───── Data for analysis

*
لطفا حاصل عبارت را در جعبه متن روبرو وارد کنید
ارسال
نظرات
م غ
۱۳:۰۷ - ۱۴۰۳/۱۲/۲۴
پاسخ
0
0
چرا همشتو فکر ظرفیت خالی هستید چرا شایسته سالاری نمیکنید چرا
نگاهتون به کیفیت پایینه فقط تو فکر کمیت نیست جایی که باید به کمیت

──────────

[Exercise description] Copy out every line of the records again, word for word and in the same order.

[Solution for this task]
*
لطفا حاصل عبارت را در جعبه متن روبرو وارد کنید
ارسال
نظرات
م غ
۱۳:۰۷ - ۱۴۰۳/۱۲/۲۴
پاسخ
0
0
چرا همشتو فکر ظرفیت خالی هستید چرا شایسته سالاری نمیکنید چرا
نگاهتون به کیفیت پایینه فقط تو فکر کمیت نیست جایی که باید به کمیت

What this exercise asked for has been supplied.